In this regard, Shiimi further explained, the Bank of Namibia’s statutory intervention was merited, especially considering that some of the SME Bank management fled the country before they were informed of the takeover of management.
He said when Bryan Eiseb, the Bank of Namibia director for exchange control and legal services went to deliver the letters of removal, Banda, Mumvuma and Gore had left.
“Mr. Banda wilfully absented himself from office and Namibia, in which absence he persists. The current precise whereabouts of Mumvuma and Gore are presently unknown. It is suspected that they left Namibia to avoid answering questions to the [ongoing] investigations being conducted by the Bank of Namibia.
“Curiously, their affidavits are all deposed to in neighbouring countries, with no explanation being proffered for the deponents having left Namibia in the above circumstances,” he added.
Eiseb, said Shiimi, found out that some of the SME Bank’s critical information was not served on the bank’s main server but was on some of the managers’ laptops.
In addition, on the day Eiseb arrived, he also found out that the T24 had been
shut down remotely and he could not locate the keys to the server room.
Mumvuma, Banda and Gore, according to Shiimi, took along company laptops that contain vital information.
Despite the managers going away with laptops that contain information, Shiimi said, the Bank of Namibia managed to get information regarding the investments at VBS.
The statement, according to Shiimi, was dated 23 March 2017 and showed deposits made between 1 January 2014 and 22 March 2017.
Nhlanhla Mduduzi Nkuna, an employee at VBS as a financial officer, provided the account statement that showed that only N$10m was invested with them on 11 August 2016 and that the money was then withdrawn on the same day.
“No other amount was deposited into this this account for that period.
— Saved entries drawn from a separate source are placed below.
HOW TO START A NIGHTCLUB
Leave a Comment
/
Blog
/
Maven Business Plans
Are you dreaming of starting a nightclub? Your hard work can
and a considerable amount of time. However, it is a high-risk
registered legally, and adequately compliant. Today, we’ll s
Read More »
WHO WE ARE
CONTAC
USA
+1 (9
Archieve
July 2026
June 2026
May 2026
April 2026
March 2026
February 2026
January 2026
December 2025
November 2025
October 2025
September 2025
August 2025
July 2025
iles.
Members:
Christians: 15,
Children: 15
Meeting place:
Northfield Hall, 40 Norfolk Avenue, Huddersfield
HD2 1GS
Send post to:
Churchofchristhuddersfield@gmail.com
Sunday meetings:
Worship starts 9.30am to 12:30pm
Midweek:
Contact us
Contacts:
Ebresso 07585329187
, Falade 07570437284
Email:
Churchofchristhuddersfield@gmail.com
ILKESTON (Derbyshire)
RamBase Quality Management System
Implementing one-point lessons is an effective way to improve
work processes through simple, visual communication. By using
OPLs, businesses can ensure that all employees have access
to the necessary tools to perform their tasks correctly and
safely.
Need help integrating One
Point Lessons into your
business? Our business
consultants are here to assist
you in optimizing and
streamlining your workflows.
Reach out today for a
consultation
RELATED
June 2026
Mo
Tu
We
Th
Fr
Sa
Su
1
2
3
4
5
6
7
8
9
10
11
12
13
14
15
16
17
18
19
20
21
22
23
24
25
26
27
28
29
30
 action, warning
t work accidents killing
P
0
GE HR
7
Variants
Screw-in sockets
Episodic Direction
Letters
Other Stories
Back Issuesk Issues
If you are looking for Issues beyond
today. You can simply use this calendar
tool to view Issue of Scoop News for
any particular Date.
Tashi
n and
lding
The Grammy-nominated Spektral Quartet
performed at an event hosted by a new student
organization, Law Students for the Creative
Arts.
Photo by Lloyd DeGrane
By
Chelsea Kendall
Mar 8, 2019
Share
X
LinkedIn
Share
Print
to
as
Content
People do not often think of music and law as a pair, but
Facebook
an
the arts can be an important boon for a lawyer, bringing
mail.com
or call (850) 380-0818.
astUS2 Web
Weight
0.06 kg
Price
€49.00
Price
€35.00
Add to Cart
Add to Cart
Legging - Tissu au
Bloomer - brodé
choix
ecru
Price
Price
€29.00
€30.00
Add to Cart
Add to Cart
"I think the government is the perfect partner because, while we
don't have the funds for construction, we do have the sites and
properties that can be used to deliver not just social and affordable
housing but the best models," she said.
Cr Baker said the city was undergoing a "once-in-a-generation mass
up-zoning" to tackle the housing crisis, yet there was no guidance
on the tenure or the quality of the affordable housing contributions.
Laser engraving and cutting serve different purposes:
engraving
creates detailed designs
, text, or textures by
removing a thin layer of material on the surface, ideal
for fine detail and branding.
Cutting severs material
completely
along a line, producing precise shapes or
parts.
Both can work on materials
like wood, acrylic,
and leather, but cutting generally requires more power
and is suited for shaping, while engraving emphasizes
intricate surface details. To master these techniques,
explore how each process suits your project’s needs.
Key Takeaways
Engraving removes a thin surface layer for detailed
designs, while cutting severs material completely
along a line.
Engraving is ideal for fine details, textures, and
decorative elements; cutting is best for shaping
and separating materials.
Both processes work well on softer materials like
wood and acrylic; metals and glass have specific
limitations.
This means that the account was only active for one day,” Shiimi said, adding that this information is different from the one submitted to BDO that showed that the same account had N$185,3m.
He said there was another account sent by VBS to SME Bank dated 10 January 2017 which showed that there was N$153,8m as at 31 December 2016.
No such amounts, said Shiimi, are evident in the latest statement received on 23 March 2017.
In view of this, he said, the information presented by Banda, Mumvuma and VBS to BDO “is contradictory, unreliable, highly questionable and suspicious”.
Furthermore, Nkuna, Shiimi said, told an SME Bank employee, Venencia Olobilwe that as of 23 March 2017, the SME Bank investment account with them had N$458,855.
VBS head of treasury Phopi Mukhodobwane, according to Shiimi, told Olobilwe that the account statements presented earlier by Banda and Mumvuma as issued by VBS appear different from their normal system-generated statements.
“In addition to the alleged investments with VBS and Mamepe, the preliminary findings of the Bank of Namibia also uncovered an investment of N$10m with Tulive Capital.
“About N$6,7m of this amount is allegedly invested in a speculative equity investment in South Africa and the rest with a local bank.
“According to a report provided by Tulive Capital, the funds invested in South Africa have allegedly suffered significant losses such that the balance now stands at N$48 000 as compared to the initial investment of N$6,7m,” Shiimi said.
Bank of Namibia’s findings show that funds invested by the SME Bank as of 28 February 2017 was N$207,6m, excluding N$3,6m interest.
According to Shiimi, this amount was arrived at by compiling date from different sources such as bank statements, the general ledger, trial balance and cash flow assessments.
“There is reason to believe that at least N$150m (if not all) of the alleged VBS and Mamepe investment may not be recoverable because the funds were paid into various accounts belonging to other beneficiaries namely Asset Movement Financial Services, DMA Consultants, Moody Blue and Transparency. com,” Shiimi revealed, adding that the nature of the businesses for these companies is not known.